The Reno Rodeo Foundation’s Western Arts & Culture Scholarship is for Northern Nevada high school graduates. Applicants must have a minimum 3.0 GPA, be full-time students, and submit three art samples that support Western culture, tradition, and heritage. The recipient will receive a $2,500 scholarship.
The Joshua L. Anderson Memorial Foundation Scholarship is worth $3,500 and is awarded to first-year college students. JLA encourages students to apply from Northern Nevada who played high school baseball or softball and had a strong academic performance.
The National Academy of Television Arts & Sciences Pacific Southwest Chapter Scholarship is open to students in Las Vegas who demonstrate an interest in the television industry by enrolling in a related discipline.

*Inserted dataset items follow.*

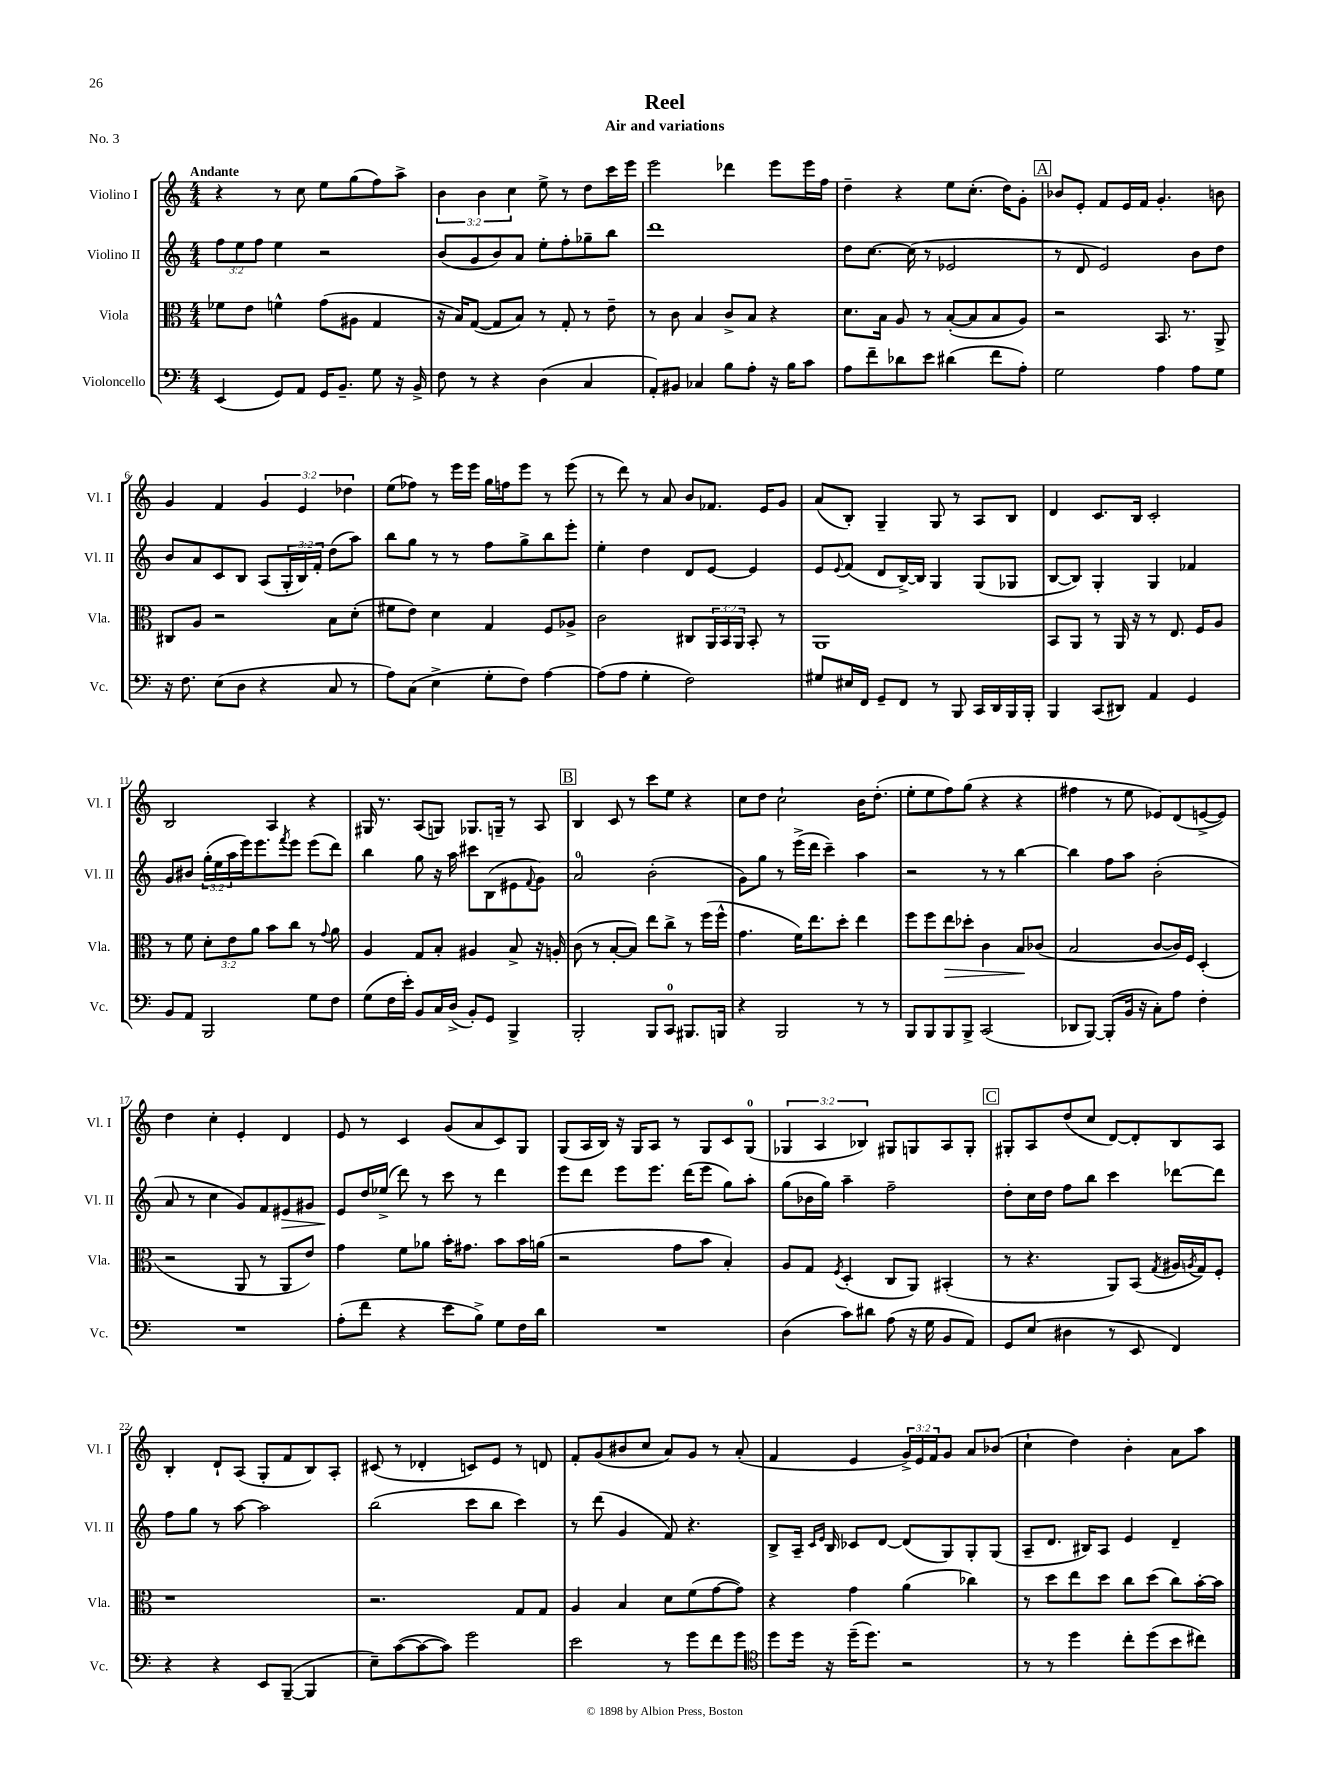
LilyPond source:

\header { title = "Reel" subtitle = "Air and variations" piece = "No. 3" }
<<
\new StaffGroup <<
\new Staff = "s0" \with { instrumentName = "Violino I" shortInstrumentName = "Vl. I" } {
    \clef treble \key c \major \numericTimeSignature \time 4/4 \override Staff.TupletNumber.text = #tuplet-number::calc-fraction-text \tempo "Andante"
    r4 r8 c''8 e''8 g''8( f''8) a''8-> |
    \tuplet 3/2 { b'4 b'4 c''4 } e''8-> r8 d''8 c'''16 e'''16 |
    e'''2 des'''4 e'''8 e'''16 f''16 |
    d''4-- r4 e''8 c''8.-.( d''16) g'8-. |
    \mark \markup { \box "A" } bes'8 e'8-. f'8 e'16 f'16 g'4.-. b'8 |
    g'4 f'4 \tuplet 3/2 { g'4 e'4 des''4 } |
    e''8( fes''8) r8 e'''16 e'''16 g''16 f''16 e'''8 r8 e'''8( |
    r8 d'''8) r8 a'8 b'8 fes'8. e'16 g'8 |
    a'8( b8-.) g4-- g8 r8 a8 b8 |
    d'4 c'8. b16 c'2-. |
    b2 a4 r4 |
    gis16 r8. a8( g8) ges8. g16-- r8 a8 |
    \mark \markup { \box "B" } b4 c'8 r8 c'''8 e''8 r4 |
    c''8 d''8 c''2-! b'16 d''8.-.( |
    e''8-. e''8 f''8) g''8( r4 r4 |
    fis''4 r8 e''8 ees'8) d'8( e'8~-> e'8) |
    d''4 c''4-. e'4-. d'4 |
    e'8 r8 c'4 g'8( a'8 c'8) g8 |
    g8( a16 b16) r16 g16 a8 r8 g8 c'8 g8-0( |
    \tuplet 3/2 { ges4 a4 bes4) } gis8 g8 a8 g8-. |
    \mark \markup { \box "C" } gis8-. a8 d''8( c''8 d'8~) d'8-. b8 a8 |
    b4-. d'8-! a8( g8-. f'8 b8) a8-. |
    cis'8( r8 des'4-. c'8) e'8 r8 d'8 |
    f'8-. g'8( bis'8 c''8 a'8) g'8 r8 a'8-.( |
    f'4 e'4 \tuplet 3/2 { g'16->) e'16 f'16 } g'8 a'8 bes'8( |
    c''4-! d''4) b'4-. a'8 a''8 \bar "|." |
}
\new Staff = "s1" \with { instrumentName = "Violino II" shortInstrumentName = "Vl. II" } {
    \clef treble \key c \major \numericTimeSignature \time 4/4 \override Staff.TupletNumber.text = #tuplet-number::calc-fraction-text
    \tuplet 3/2 { f''8 e''8 f''8 } e''4 r2 |
    b'8( g'8 b'8) a'8 e''8-. f''8-. ges''8-- b''8 |
    d'''1 |
    d''8 c''8.~ c''16( r8 ees'2 |
    \mark \markup { \box "A" } r8 d'8 e'2) b'8 d''8 |
    b'8 a'8 c'8 b8 a8( \tuplet 3/2 { g16-. b16) f'16-. } d''8( a''8) |
    b''8 g''8 r8 r8 f''8 g''8-> b''8 e'''8-. |
    e''4-. d''4 d'8 e'8~ e'4 |
    e'8 \appoggiatura { e'8 } f'8( d'8 b16~->) b16 g4 g8( ges8 |
    b8~ b8) g4-. g4 fes'4 |
    g'8 bis'8 \tuplet 3/2 { g''16-.( e''16 a''16 } e'''16) e'''8. \acciaccatura { f'''8 } e'''8 e'''8( d'''8) |
    b''4 g''8 r16 a''16 cis'''8 b8( eis'8 \appoggiatura { f'8 } g'8) |
    \mark \markup { \box "B" } a'2-0 b'2-.( |
    g'8) g''8 r8 e'''16->( d'''16 c'''4--) a''4 |
    r2 r8 r8 b''4~ |
    b''4 f''8 a''8 b'2-.( |
    a'8 r8 c''4 g'8) f'8 eis'8\> gis'8 |
    e'8\! d''16 ees''16->( d'''8) r8 c'''8 r8 d'''4 |
    e'''8 d'''8 e'''8 e'''8. d'''16( e'''8 g''8) a''8-. |
    g''8( bes'16 g''16) a''4-- f''2-- |
    \mark \markup { \box "C" } d''8-. c''16 d''16 f''8 b''8 c'''4 des'''8~ des'''8 |
    f''8 g''8 r8 a''8~ a''2 |
    b''2( c'''8 b''8 c'''4) |
    r8 d'''8( g'4 f'8) r4. |
    b8-> a16-- \grace { c'16 e'16 } b16 ces'8 d'8~ d'8( g8) g8-. g8( |
    a8-- d'8. bis16) a8 e'4 d'4-- \bar "|." |
}
\new Staff = "s2" \with { instrumentName = "Viola" shortInstrumentName = "Vla." } {
    \clef alto \key c \major \numericTimeSignature \time 4/4 \override Staff.TupletNumber.text = #tuplet-number::calc-fraction-text
    fes'8 e'8 f'4-^ g'8( ais8 g4 |
    r16 b16) g8~( g8 b8) r8 g8-. r8 e'8-- |
    r8 c'8 b4 c'8-> b8 r4 |
    d'8. b16 a8 r8 b8~-.( b8 b8 a8) |
    \mark \markup { \box "A" } r2 b,8. r8. a,8-> |
    cis8 a8 r2 b8 d'8-.( |
    fis'8 e'8) d'4 g4 f8 aes8-> |
    c'2 cis8 \tuplet 3/2 { a,16 b,16 a,16 } b,8-. r8 |
    a,1 |
    b,8 a,8 r8 a,16 r16 r8 e8. f16 a8 |
    r8 f'8 \tuplet 3/2 { d'8-. e'8 a'8 } b'8 c''8 r8 \appoggiatura { g'8 } a'8 |
    a4 g8 b8-. ais4 b8-> r16 a16-. |
    \mark \markup { \box "B" } c'8( r8 b8~-. b8) e''8 c''8-> r8 f''16( f''16-^ |
    g'4. f'16) e''8. d''8-. e''4 |
    f''8 f''8 e''8\> des''8-. c'4 b8\! ces'8( |
    b2 c'8~ c'16) f16 d4-.( |
    r2 a,8 r8 a,8 e'8) |
    g'4 f'8 aes'8 b'16-. gis'8. b'8 b'16 a'16( |
    r2 g'8 b'8 b4-.) |
    a8 g8 \acciaccatura { f8 } d4-.( c8 a,8) bis,4-.( |
    \mark \markup { \box "C" } r8 r4. a,8) b,8( \acciaccatura { g8 } ais16 \acciaccatura { a8 } g16) f8-. |
    r1 |
    r2. g8 g8 |
    a4 b4 d'8 f'8( g'8~ g'8) |
    r4 g'4 a'4( ces''4) |
    r8 d''8 e''8 d''8 c''8 d''8( c''8) b'16~-. b'16 \bar "|." |
}
\new Staff = "s3" \with { instrumentName = "Violoncello" shortInstrumentName = "Vc." } {
    \clef bass \key c \major \numericTimeSignature \time 4/4
    e,4( g,8) a,8 g,16 b,8.-- g8 r16 b,16-> |
    f8 r8 r4 d4( c4 |
    a,8-.) bis,8 ces4 b8 a8-. r16 b16 c'8 |
    a8 f'8-- des'8 e'8 dis'4( f'8 a8-.) |
    \mark \markup { \box "A" } g2 a4 a8 g8 |
    r16 f8. e8( d8 r4 c8 r8 |
    a8) c8( e4-> g8-. f8) a4~ |
    a8( a8 g4-. f2) |
    gis8 eis16 f,16 g,8-- f,8 r8 b,,8 c,16 d,16 b,,16 b,,16-. |
    b,,4 c,8( dis,8) a,4 g,4 |
    b,8 a,8 b,,2 g8 f8 |
    g8( f16 e'16-.) b,8 c16 d16->( b,8-.) g,8 b,,4-> |
    \mark \markup { \box "B" } b,,2-. b,,8 c,8-0 bis,,8. b,,16 |
    r4 b,,2 r8 r8 |
    b,,8 b,,8 b,,8 b,,8-> c,2( |
    des,8 b,,8~) b,,8-.( b,16 r16 c8-.) a8 f4-. |
    R1 |
    a8-.( f'8 r4 e'8 b8->) g8 f16 d'16 |
    R1 |
    d4( c'8) dis'8 a8( r16 g16 b,8 a,8) |
    \mark \markup { \box "C" } g,8 e8( dis4 r8 e,8 f,4) |
    r4 r4 e,8 b,,8~--( b,,4 |
    e8--) c'8~( c'8~ c'8) g'2 |
    e'2 r8 g'8 f'8 g'8 |
    \clef tenor d''8 d''16 r16 d''16--( d''8.) r2 |
    r8 r8 d''4 c''8-. d''8( b'8 cis''8) \bar "|." |
}
>>
>>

Awards range from $500-$5,000, and the Academy bases its decisions on academic achievement, creative ability, and financial need.
The Governor Guinn Millennium Scholarship pays $40 per credit hour for lower-division classes in community college and $60 for upper-division courses. Recipients may receive up to $10,000 in tuition aid if they maintain a minimum 2.75 GPA while in school.

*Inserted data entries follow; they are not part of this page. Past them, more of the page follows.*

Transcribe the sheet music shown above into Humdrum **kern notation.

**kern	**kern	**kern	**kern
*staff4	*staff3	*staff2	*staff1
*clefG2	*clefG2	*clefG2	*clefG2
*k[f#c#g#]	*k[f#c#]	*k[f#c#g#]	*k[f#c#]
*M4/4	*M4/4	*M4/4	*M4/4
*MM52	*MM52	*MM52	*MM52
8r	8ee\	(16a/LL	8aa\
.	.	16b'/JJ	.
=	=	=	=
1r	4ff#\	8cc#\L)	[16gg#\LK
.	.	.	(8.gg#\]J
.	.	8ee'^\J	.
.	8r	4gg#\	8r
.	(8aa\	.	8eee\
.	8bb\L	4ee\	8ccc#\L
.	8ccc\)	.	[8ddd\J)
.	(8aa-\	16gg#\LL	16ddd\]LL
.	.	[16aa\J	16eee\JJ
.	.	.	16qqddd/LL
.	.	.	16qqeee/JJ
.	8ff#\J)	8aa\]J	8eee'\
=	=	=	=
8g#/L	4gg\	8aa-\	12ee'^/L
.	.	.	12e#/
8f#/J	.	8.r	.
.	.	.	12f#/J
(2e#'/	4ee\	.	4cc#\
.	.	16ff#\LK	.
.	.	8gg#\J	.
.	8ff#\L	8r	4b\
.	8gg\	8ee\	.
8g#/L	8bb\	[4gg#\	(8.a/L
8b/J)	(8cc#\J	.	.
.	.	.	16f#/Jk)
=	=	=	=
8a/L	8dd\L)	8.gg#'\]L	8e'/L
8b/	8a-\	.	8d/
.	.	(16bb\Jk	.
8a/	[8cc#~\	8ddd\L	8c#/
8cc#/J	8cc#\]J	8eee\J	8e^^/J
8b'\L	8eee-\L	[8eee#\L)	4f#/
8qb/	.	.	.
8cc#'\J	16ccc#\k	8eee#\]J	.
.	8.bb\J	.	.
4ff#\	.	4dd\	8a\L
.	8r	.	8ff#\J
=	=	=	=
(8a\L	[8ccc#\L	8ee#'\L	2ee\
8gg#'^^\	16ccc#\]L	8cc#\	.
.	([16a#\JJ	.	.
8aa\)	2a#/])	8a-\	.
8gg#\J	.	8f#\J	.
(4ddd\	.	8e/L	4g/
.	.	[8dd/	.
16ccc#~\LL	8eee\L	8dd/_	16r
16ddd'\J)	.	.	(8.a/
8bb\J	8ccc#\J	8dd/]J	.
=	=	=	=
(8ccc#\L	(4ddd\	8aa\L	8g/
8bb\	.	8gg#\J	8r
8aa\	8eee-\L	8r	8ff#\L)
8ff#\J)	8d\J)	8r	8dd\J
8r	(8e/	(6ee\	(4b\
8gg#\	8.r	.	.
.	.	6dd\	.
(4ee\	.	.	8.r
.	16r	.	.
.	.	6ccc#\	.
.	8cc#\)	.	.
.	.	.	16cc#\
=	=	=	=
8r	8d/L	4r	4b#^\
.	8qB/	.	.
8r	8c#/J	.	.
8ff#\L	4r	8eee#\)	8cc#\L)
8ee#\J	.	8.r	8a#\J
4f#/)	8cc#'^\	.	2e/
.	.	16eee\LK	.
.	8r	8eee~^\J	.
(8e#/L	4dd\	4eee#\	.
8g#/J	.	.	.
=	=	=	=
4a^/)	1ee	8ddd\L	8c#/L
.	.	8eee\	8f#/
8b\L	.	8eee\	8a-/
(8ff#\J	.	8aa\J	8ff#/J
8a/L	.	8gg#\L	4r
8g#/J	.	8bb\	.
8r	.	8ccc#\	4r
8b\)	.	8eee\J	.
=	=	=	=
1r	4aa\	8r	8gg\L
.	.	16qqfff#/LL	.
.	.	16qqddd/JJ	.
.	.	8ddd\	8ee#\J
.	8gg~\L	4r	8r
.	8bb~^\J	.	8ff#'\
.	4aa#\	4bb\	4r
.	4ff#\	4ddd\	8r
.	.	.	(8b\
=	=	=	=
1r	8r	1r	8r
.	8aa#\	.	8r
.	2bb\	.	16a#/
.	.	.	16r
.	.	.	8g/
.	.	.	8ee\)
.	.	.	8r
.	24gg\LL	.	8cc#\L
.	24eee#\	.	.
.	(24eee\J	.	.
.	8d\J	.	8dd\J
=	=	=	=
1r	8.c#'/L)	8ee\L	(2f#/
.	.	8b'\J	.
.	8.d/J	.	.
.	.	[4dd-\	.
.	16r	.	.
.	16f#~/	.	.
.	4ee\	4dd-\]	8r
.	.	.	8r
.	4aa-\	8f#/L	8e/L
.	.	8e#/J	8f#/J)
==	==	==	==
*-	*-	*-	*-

In addition to scholarships, check to see if you qualify for other aid, such as GI Bill benefits or employer-paid tuition programs. Your school's financial aid office can also direct you to resources that can help make higher education more affordable.
Careers After Community College in Nevada
Online learning is designed to prepare you for jobs anywhere, especially in Nevada if you plan to stay after graduation. You may make connections through school that can lead to job opportunities in the state. Nevada is home to several key industries — health, aerospace and defense, IT, manufacturing and logistics, mining, natural resource technologies, and tourism and gaming.
As of October 2021, Nevada's unemployment rate is 7.3% — still significantly higher than the national rate of 4.6% — has steadily fallen from 2020 highs. As the job market strengthens, the following is a sampling of occupations in Nevada projected for high growth that you can get with an associate’s degree:
- Computer network support specialists
- Mechanical engineering technicians
- Paralegals and legal assistants
- Physical therapist assistants
- Veterinary technicians and assistants
- Web developers
Nevada has an affordable cost of living which measures how far your income will go toward living expenses. Nevada Tomorrow indicates the cost of living index is 103 in the Las Vegas metro area — including Henderson and Paradise — compared to the U.S. average of 100. The Reno-Sparks area is a little higher at 113. So, it can be cheaper to live in Nevada than other places in the West, such as California or Washington, where a person’s salary doesn't stretch as far.